Project Name: Crematorium- The forgotten facet of the city
By: Sohan Kadam
Area of site: 9 acres
Budget for the project: Rs. 39 crores
Location: Mumbai, India

©Sohan Kadam

The study of religion in cities has become important because of the urbanization of the globe and a major transformation in the way people perceive religion. If religion is taken as a lens to look at Mumbai, one could find that there are no traces of ethno-religious divisions that cut across the people residing in this metropolitan city. Mumbai being a multilingual settlement which celebrates all the festivals together needs a crematorium which caters to almost all the sections of this diverse society.

©Sohan Kadam

The current scenario of cremation grounds is a by-product of increasing social taboo and the stigma attached to death in this modernizing world. Thus crematoriums have become segregated and dead spaces in the urban context. The act of cremation is reduced to a mere set of ‘tasks’ to be conducted in a certain ritualistic manner. It forms an invisible part of the built fabric in a city.

©Sohan Kadam

Crematoriums are important places because everyone has to deal with death during their life. A death of loved ones can have a high impact on someone’s life, and the surroundings of these moments should support people during difficult times.

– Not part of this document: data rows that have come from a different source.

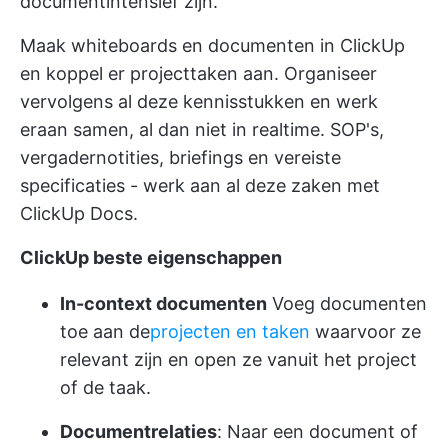
documentintensief zijn.
Maak
whiteboards en documenten
in ClickUp
en koppel er projecttaken aan. Organiseer
vervolgens al deze kennisstukken en werk
eraan samen, al dan niet in realtime. SOP's,
vergadernotities, briefings en vereiste
specificaties - werk aan al deze zaken met
ClickUp Docs.
ClickUp beste eigenschappen
In-context documenten
Voeg documenten
toe aan de
projecten en taken
waarvoor ze
relevant zijn en open ze vanuit het project
of de taak.
Documentrelaties
: Naar een document of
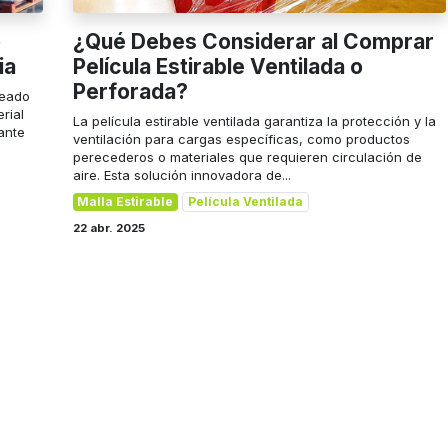
o
¿Qué Debes Considerar al Comprar
ia
Película Estirable Ventilada o
Perforada?
leado
rial
La película estirable ventilada garantiza la protección y la
ante
ventilación para cargas específicas, como productos
perecederos o materiales que requieren circulación de
aire. Esta solución innovadora de...
Malla Estirable
Película Ventilada
22 abr. 2025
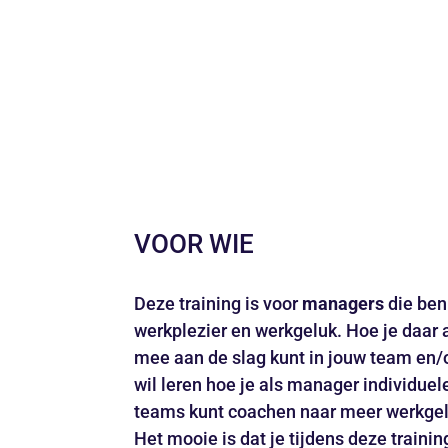
Het gaat er op mindere dagen vooral o
uiteindelijk positief kunt ombuigen.
Ons uitgangspunt? Stap in je eigen cirk
werkgeluk en werkplezier! Door bewust 
keuzes te maken en te focussen.
Alvast veel plezier ermee!
VOOR WIE
Deze training is voor
managers
die ben
werkplezier en werkgeluk. Hoe je daar 
mee aan de slag kunt in jouw team en/of
wil leren hoe je als manager individue
teams kunt coachen naar meer werkgel
Het mooie is dat je tijdens deze trainin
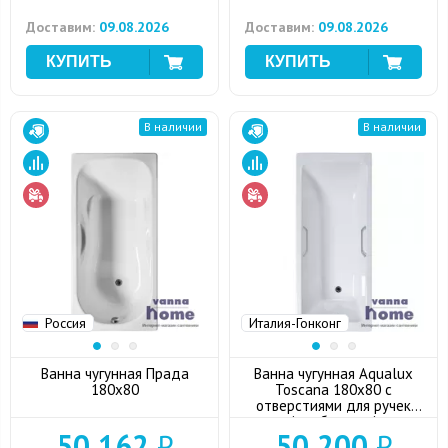
Доставим:
09.08.2026
Доставим:
09.08.2026
В наличии
В наличии
Россия
Италия-Гонконг
Ванна чугунная Прада
Ванна чугунная Aqualux
180x80
Toscana 180x80 с
отверстиями для ручек
(углубленная)
50 162
₽
50 200
₽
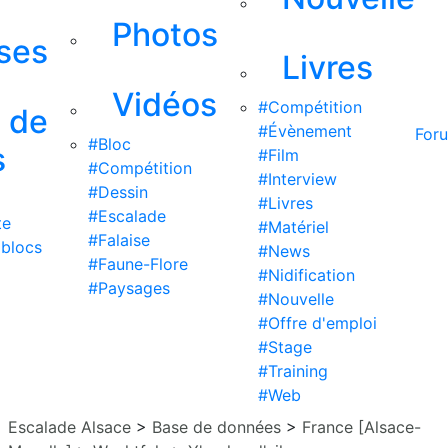
Photos
ises
Livres
Vidéos
#Compétition
s de
#Évènement
For
#Bloc
s
#Film
#Compétition
#Interview
#Dessin
#Livres
#Escalade
te
#Matériel
#Falaise
 blocs
#News
#Faune-Flore
#Nidification
#Paysages
#Nouvelle
#Offre d'emploi
#Stage
#Training
#Web
Escalade Alsace
>
Base de données
>
France [Alsace-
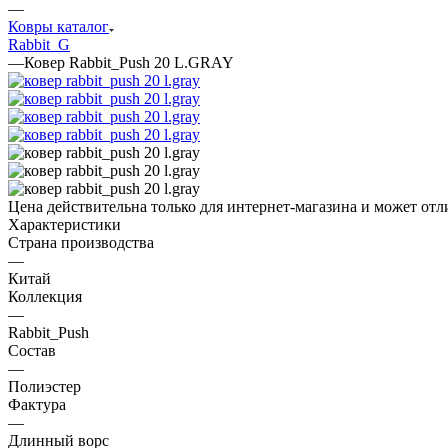
—
Ковры каталог
Rabbit_G
—
Ковер Rabbit_Push 20 L.GRAY
Цена действительна только для интернет-магазина и может отл
Характеристики
Страна производства
—
Китай
Коллекция
—
Rabbit_Push
Состав
—
Полиэстер
Фактура
—
Длинный ворс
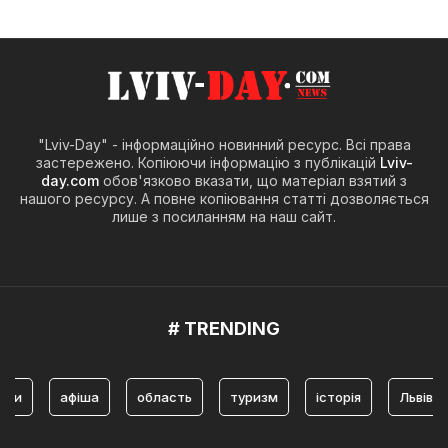
"Lviv-Day" - інформаційно новинний ресурс. Всі права
застережено. Копіюючи інформацію з публікацій
Lviv-
day.com
обов'язково вказати, що матеріал взятий з
нашого ресурсу. А повне копіювання статті дозволяється
лише з посиланням на наш сайт.
# TRENDING
афіша
область
туризм
історія
Львів
ту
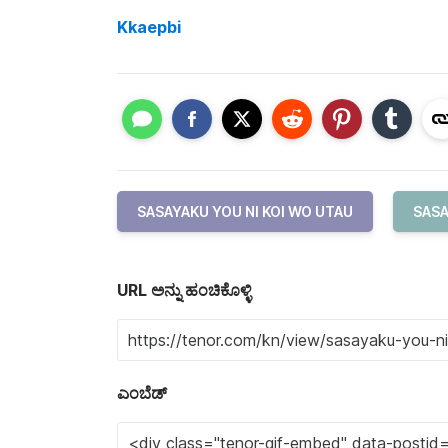
Kkaepbi
SASAYAKU YOU NI KOI WO UTAU
SASA
URL ಅನ್ನು ಹಂಚಿಕೊಳ್ಳಿ
ಎಂಬೆಡ್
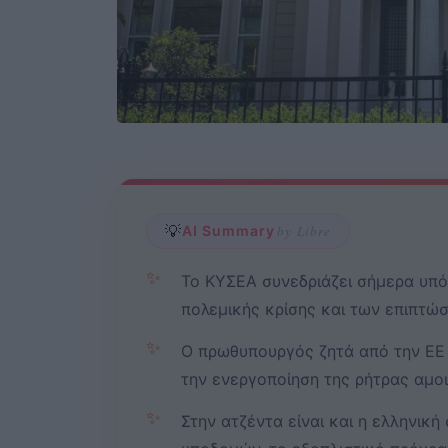
💡
AI Summary
by Libre
✨
Το ΚΥΣΕΑ συνεδριάζει σήμερα υπό
πολεμικής κρίσης και των επιπτώσ
✨
Ο πρωθυπουργός ζητά από την ΕΕ 
την ενεργοποίηση της ρήτρας αμο
✨
Στην ατζέντα είναι και η ελληνικ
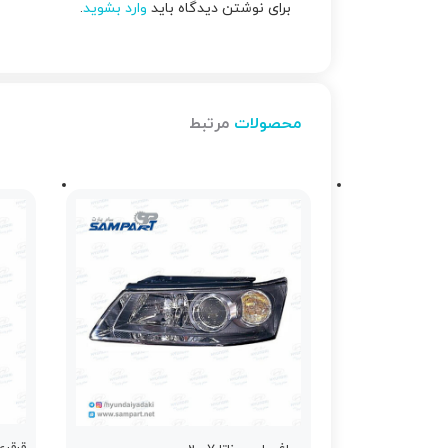
برای نوشتن دیدگاه باید
وارد بشوید
.
محصولات
مرتبط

Cremation sites are interesting from designer’s perspective, because you have to take both physical and emotional demands into account which requires understanding and empathy from the designer.

©Sohan Kadam

The aim is to create a secular crematorium that unites and binds the residents of the city and more importantly commemorates death rather than treating it as a taboo. This can be achieved by eradicating the stigma through a MUSEUM OF EVOCATION, a space which is an addition to the crematorium that would try and connect the residents of the city to their deceased.